Obi-Wan Kenobi Season 2 Update Is Bad News for Star Wars Fans
Obi-Wan Kenobi season 2 isn't a very high priority for Star Wars at the moment.
This Star Wars article contains spoilers for Obi-Wan Kenobi.
While Lucasfilm may be hitting lightspeed with three new Star Wars movies and several more TV series, there’s one show that, at least for the moment, will be left behind. Lucasfilm president Kathleen Kennedy has confirmed that a second season of Obi-Wan Kenobi starring Ewan McGregor won’t be in the works any time soon.
“That is not an active development,” Kennedy revealed to Variety during Star Wars Celebration Europe 2023. “But I never say never, because there’s always the possibility. That show was so well-received and [director] Deborah Chow did such a spectacular job. Ewan McGregor really wants to do another. Everybody’s all hands on deck with what we’re doing right now, as you can see by what we showed everybody [at the Celebration]. We’ll turn our attention to that again maybe down the road.”
While it’s clear Obi-Wan Kenobi season 2 isn’t a priority for Kennedy and her very busy studio at the moment, this doesn’t sound like it’s a complete closing of the door, either. After all, it took 17 years for McGregor to finally reprise the role the first time around, and we know the actor is down for more.
“Would I like to make another one?” McGregor told EW last year. “Yeah, I would like to make another one.” A few weeks later, McGregor echoed this sentiment in an interview with GQ: “I really hope we do another [season]. If I could do one of these every now and again — I’d just be happy about it.”
The question would be where Obi-Wan could go next. At the point in the timeline when the the series is set, about a decade before the events of A New Hope, old Ben is supposed to be in exile on Tatooine, watching over Luke. We saw what one detour from that mission almost cost, with Reva hunting down the future Jedi Master and his family and almost killing the boy. Would Obi-Wan risk it all again for another mission into space? The quest (and the story) would really need to matter.
Kennedy said as much to EW ahead of the show’s premiere last year: “Everybody involved would love to see this not end. But we have to really spend our time asking the question: Why would we do it? If we were to decide to do anything more with the Obi-Wan character, we’d have to really answer the question why?”
The Obi-Wan Kenobi finale certainly seemed to close the book on this particular chapter of the Jedi Master’s life. With Luke and Leia once again safe from the Empire, Anakin and Darth Vader no longer weighing on his conscience, and his Jedi faith and Force powers restored, Obi-Wan had finally found some peace. The last we saw him, he was off to Force ghost training with Qui-Gon Jinn, while Luke and Leia got to enjoy their childhoods for a bit longer.
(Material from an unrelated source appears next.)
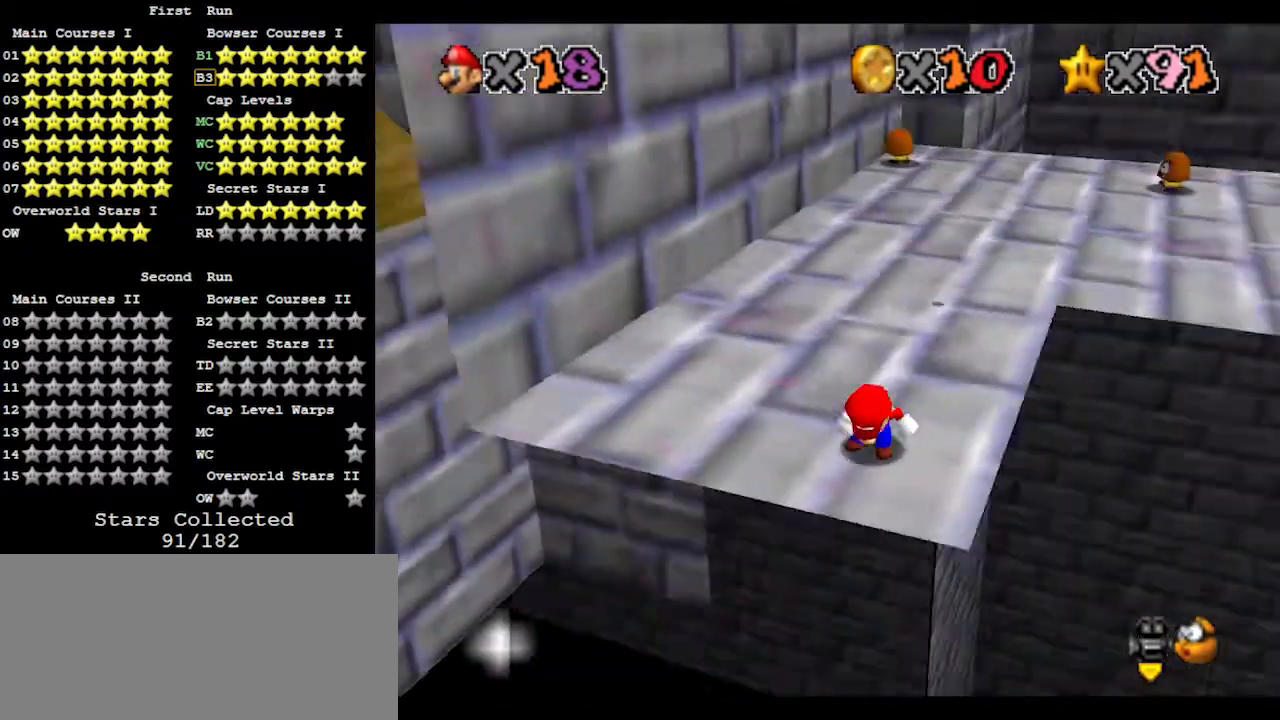
{"buttons": [], "left_stick": "center", "events": []}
That should about wrap things up until their reunion in A New Hope, no? At the very least, this was the creative team’s intention.
“We always focused on this as a complete six-part story,” Obi-Wan Kenobi writer Joby Harold confirmed to Den of Geek magazine last year. According to Harold, approaching the story in any other way would have “felt like hubris, like lurking.”
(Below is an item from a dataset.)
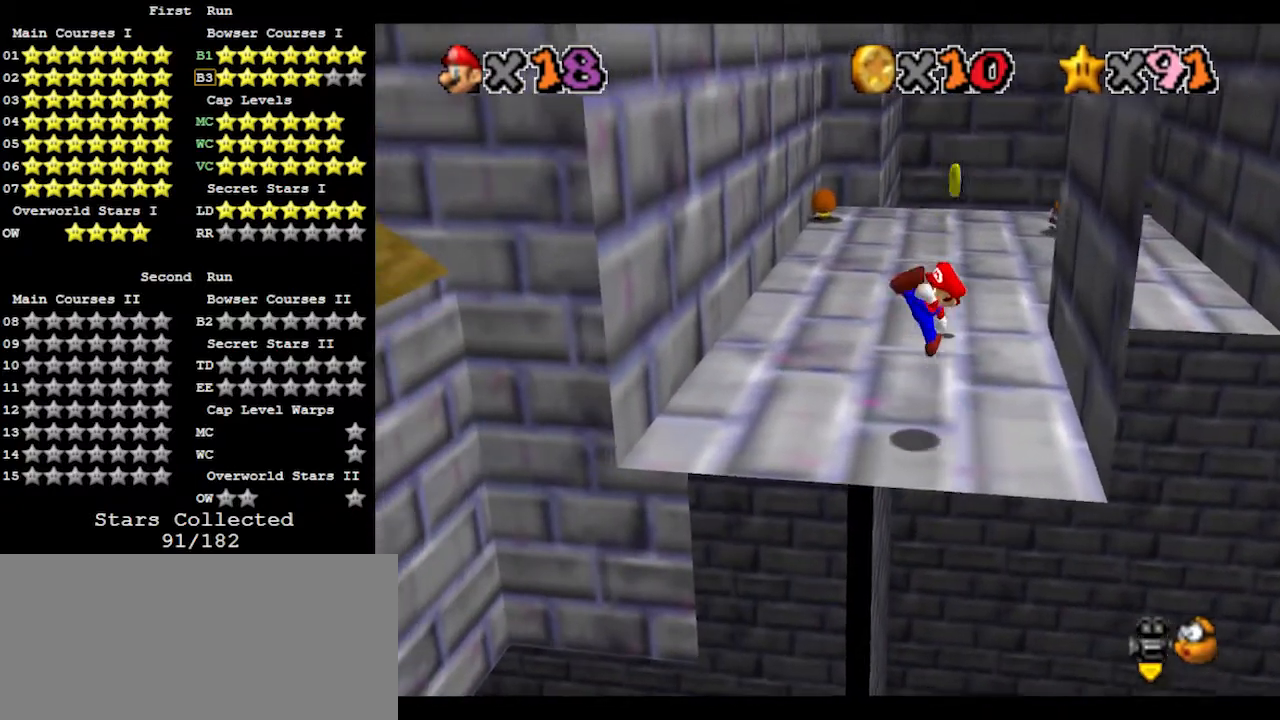
{"buttons": ["A"], "left_stick": "left", "events": [[333, "A", "down"]]}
He continued, “Looking at this limited series as the first part of anything, or as interconnected to anything beyond the canon and mythology that preexists, was less interesting than just looking at it as a complete story.”
But director Deborah Chow, who helmed all six episodes, left the door ajar on the possibility of more Obi-Wan Kenobi.
“I mean, there are of course more stories that you could tell,” Chow told Radio Times last June. “There’s obviously another 10 years before we get to A New Hope and with a character like Obi-Wan Kenobi, I think even just watching him ride across the sand sometimes is interesting. So, who knows? It’s hard to say right now, but it was not the intention.”
In other words, if McGregor does get to reprise his role again one day, it sounds like it won’t be for a while yet. With Lucasfilm piling on the projects, including the franchise’s big return to the cinema, let’s just hope Obi-Wan’s next outing doesn’t take another 17 years.